**** DOCUMENT SECTION ****

This is a complement to my comment on shared results for expensive calculations. Here it is:
import scala.actors._
import Actor._
import Futures._
case class PriceFor(stock: String) // Ask for result
// The following could be an "object" as well, if it's supposed to be singleton
class PriceCalculator extends Actor {
val map = new scala.collection.mutable.HashMap[String, Future[Double]]()
def act = loop {
react {
case PriceFor(stock) => reply(map getOrElseUpdate (stock, future {
Thread.sleep(2000) // a slow operation
50.0
}))
}
}
}
Here's an usage example:
scala> val pc = new PriceCalculator; pc.start
pc: PriceCalculator = PriceCalculator#141fe06
scala> class Test(stock: String) extends Actor {
| def act = {
| println(System.currentTimeMillis().toString+": Asking for stock "+stock)
| val f = (pc !? PriceFor(stock)).asInstanceOf[Future[Double]]
| println(System.currentTimeMillis().toString+": Got the future back")

**** RECORDS SHOWN ****

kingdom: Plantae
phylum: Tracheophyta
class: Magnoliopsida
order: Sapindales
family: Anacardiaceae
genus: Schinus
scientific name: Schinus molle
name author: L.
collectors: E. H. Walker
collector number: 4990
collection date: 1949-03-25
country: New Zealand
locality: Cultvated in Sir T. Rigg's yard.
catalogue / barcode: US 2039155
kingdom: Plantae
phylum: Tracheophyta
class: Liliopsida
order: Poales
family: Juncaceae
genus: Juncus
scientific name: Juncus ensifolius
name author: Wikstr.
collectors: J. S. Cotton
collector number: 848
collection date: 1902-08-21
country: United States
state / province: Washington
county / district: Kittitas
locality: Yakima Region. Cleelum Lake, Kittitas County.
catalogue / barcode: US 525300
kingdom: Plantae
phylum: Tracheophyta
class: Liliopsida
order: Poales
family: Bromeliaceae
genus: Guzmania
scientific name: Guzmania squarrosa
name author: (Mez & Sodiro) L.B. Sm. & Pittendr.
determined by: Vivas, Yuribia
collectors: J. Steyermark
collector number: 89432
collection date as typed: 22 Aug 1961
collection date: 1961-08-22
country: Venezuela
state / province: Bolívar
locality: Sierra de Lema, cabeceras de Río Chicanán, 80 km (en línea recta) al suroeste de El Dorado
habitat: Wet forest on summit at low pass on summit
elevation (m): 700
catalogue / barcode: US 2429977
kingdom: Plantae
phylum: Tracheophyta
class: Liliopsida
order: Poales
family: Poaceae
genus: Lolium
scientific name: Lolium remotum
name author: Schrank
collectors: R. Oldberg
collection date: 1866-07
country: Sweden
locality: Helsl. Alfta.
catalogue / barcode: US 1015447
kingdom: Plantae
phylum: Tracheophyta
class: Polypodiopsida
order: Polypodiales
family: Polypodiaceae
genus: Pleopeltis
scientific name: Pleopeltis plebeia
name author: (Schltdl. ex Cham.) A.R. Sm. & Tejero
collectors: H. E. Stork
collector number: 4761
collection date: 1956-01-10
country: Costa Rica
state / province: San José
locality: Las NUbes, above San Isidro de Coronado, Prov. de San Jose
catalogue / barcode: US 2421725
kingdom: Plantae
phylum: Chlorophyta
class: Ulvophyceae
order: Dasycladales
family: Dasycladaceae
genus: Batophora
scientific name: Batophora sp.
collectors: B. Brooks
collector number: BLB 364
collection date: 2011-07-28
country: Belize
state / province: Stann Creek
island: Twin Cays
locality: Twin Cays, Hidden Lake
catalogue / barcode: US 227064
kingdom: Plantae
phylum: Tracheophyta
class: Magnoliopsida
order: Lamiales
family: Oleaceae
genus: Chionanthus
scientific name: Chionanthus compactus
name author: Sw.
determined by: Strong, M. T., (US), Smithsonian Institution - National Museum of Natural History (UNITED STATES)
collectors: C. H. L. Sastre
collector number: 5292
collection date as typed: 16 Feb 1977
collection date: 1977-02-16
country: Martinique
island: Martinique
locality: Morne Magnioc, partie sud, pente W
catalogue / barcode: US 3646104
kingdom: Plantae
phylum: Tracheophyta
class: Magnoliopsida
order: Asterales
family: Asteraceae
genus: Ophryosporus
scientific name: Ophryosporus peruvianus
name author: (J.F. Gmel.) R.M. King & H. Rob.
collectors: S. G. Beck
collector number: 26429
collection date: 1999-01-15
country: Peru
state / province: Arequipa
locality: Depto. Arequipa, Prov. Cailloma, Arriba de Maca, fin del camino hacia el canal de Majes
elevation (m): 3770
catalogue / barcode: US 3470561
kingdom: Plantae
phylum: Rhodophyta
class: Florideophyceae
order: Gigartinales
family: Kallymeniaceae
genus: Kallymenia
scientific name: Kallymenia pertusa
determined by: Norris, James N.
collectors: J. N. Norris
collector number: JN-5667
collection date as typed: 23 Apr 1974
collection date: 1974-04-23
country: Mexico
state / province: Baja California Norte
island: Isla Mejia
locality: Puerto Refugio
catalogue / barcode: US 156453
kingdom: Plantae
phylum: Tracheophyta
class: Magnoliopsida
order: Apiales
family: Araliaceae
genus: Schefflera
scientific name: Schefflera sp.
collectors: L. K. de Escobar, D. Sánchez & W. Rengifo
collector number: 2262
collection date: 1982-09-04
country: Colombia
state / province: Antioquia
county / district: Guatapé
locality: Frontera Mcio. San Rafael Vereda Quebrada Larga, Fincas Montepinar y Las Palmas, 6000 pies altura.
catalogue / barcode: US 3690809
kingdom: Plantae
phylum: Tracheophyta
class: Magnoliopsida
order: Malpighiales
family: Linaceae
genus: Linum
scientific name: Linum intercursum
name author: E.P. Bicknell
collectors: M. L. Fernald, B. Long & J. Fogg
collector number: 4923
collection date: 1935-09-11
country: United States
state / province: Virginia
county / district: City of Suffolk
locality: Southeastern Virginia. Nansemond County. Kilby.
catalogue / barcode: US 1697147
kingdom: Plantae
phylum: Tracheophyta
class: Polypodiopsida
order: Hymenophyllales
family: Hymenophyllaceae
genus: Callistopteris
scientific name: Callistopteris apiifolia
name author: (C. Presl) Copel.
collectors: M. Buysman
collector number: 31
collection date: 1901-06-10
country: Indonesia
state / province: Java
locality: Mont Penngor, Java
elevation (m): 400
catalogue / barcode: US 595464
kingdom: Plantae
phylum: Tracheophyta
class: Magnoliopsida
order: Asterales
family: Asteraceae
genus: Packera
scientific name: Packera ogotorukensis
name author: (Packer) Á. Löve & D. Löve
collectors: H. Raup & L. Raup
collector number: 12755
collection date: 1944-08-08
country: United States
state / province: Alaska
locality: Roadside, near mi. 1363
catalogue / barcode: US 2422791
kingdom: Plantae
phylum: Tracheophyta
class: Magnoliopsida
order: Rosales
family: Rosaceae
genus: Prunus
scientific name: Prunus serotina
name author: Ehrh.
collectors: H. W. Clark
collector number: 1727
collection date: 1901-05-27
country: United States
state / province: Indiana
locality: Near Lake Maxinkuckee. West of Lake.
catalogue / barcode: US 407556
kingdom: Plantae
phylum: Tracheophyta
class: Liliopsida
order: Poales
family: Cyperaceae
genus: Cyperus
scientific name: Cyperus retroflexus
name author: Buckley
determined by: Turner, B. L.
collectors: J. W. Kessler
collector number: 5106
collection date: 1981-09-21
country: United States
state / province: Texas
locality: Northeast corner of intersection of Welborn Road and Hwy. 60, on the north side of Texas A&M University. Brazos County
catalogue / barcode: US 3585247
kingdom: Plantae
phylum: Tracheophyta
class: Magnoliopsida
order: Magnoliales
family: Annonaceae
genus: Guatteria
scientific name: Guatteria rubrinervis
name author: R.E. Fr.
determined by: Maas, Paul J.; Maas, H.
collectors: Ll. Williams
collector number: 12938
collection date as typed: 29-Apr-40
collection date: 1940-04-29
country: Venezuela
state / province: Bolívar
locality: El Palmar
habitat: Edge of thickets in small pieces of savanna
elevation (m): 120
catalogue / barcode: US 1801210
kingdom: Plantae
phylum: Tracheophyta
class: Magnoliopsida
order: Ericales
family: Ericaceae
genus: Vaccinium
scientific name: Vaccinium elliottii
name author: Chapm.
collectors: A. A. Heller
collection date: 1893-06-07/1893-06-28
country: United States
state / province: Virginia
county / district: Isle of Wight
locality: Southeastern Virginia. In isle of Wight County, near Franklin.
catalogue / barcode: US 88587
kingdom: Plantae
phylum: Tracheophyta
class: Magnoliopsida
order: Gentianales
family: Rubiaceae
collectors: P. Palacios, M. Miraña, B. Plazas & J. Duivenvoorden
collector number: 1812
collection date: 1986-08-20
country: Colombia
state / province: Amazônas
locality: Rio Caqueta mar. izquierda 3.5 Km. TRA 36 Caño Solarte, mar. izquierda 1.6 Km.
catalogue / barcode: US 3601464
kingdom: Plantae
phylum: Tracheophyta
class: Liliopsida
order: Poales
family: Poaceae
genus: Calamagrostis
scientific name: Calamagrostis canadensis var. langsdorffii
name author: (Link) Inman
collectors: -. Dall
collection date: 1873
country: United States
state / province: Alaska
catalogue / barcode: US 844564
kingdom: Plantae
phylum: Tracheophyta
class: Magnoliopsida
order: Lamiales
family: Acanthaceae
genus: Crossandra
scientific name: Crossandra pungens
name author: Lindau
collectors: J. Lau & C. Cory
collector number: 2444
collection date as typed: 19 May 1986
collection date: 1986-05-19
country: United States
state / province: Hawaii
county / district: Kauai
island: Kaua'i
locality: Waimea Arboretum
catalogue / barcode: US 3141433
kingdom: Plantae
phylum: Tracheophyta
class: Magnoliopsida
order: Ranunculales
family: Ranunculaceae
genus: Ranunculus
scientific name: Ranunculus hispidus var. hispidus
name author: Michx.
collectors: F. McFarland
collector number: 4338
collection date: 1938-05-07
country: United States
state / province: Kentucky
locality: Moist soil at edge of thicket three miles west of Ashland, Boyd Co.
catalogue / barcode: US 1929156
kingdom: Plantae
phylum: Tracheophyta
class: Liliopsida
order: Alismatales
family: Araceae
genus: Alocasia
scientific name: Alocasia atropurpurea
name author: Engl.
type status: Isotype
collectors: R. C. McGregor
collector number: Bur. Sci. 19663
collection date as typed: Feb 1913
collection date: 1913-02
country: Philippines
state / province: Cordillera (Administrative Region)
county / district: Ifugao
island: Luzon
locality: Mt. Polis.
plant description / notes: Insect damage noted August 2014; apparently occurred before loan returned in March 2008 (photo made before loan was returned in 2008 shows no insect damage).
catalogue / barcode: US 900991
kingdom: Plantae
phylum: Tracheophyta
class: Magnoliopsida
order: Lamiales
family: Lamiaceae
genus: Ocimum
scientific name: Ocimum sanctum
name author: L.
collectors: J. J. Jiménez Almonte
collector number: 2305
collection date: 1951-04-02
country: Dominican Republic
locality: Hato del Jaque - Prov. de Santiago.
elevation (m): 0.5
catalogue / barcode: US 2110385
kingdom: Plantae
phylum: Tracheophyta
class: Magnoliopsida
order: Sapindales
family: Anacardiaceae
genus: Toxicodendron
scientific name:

****

Which import statements appear in the Scala actors code?

import scala.actors._
import Actor._
import Futures._